Thanks macropod, understand what you're suggesting - but nothing outside the sub 'tags'. 

Just to check I deleted the macro completely, and tried out your simplified version - now it works, but I'm seeing a new issue which appears to be limited to my existing (extremely large) document. 

In these exampls I've again subbed in { and } for square brackets. 


This is a random piece of text I’ve typed in Word, *{b}these words in bold{/b}*, _{i}and these in italics{/i}_. Works OK (although leaves the formatting in place as well – not a big deal, although the old macro I used didn’t do this​

Now, this is what happens when I macro the existing document I have...

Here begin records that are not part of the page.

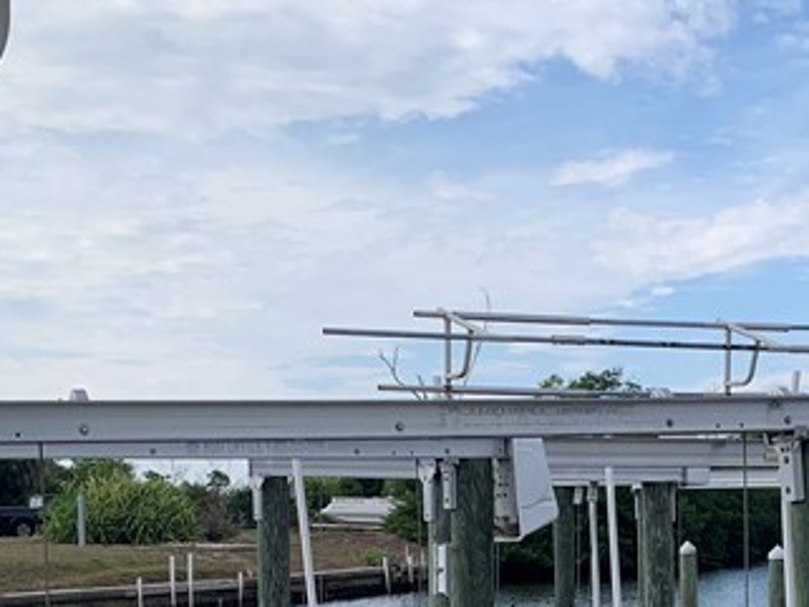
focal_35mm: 83
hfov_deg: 23.4
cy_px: 690
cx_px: 570
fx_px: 1940
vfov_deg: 17.1
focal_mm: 4.25
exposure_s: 1/2611
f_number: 1.8
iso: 25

Warren was ready to push for a place, but that he certainly wasn’t likely to threaten either of the *Italians {b}{/b}*any time soon. 

_“I’ll see what we can do,” _he told Warren a couple of days later. “_Rest assured you will make the first team if you want to, but I need to see a little patience from you.”
{i}{/i}_

He didn’t tell Warren that he might not have to wait too long.​

Any thoughts on what's going on there?


----------



## macropod (Apr 11, 2008)

Hi flipsix3,

For me, if I select the wole block of text, the tags are correctly placed either side of the relevant phrases.

FWIW, if you change Selection.Find to ActiveDocument.Content.Find, the whole document will be processed without the need to select anything.


----------



## flipsix3 (Jan 10, 2010)

Thanks for the input - definitely something hokey with my base document I guess - still putting the tags at the end of the formatted sections, but not on any new text I type out. Guess I'll have to live with it on this one

(Tried the switch to 'Active Document' but that does all sorts of werid stuff and cuts my 200 page doc down to about 20!)

Thanks again, macro is working fine (which is what I was after) - just need to sort the document out.



\edit: copy/pasted the whole thing into a new word doc and it's working fine now. Thanks once again.


----------



## GGalloway (Jan 14, 2010)

*Bug with Word Macros*

For some reason I can not use a Macro twice in a row. If I use it it pastes in the text and pictures. If I delete what was pasted from the macro and try to run the macro again I get an error that says hit can not find the file where the content is located.

Any help would be appreciated.

THANKS -- Gordon

Here is the macro:

ub BaseCombo()
'
' BaseCombo Macro
' Macro recorded 1/14/2010 by gallowg
'
Documents.Open FileName:="BaseCombo.doc", ConfirmConversions:=False, _
ReadOnly:=False, AddToRecentFiles:=False, PasswordDocument:="", _
PasswordTemplate:="", Revert:=False, WritePasswordDocument:="", _
WritePasswordTemplate:="", Format:=wdOpenFormatAuto, XMLTransform:=""
Selection.Extend
Selection.Extend
Selection.Extend
Selection.Extend
Selection.Extend
Selection.Copy
ActiveDocument.Close
Selection.PasteAndFormat (wdPasteDefault)
End Sub


----------



## macropod (Apr 11, 2008)

Hi Gordon,

You should start a new thread instead of piggybacking onto an existing one.


----------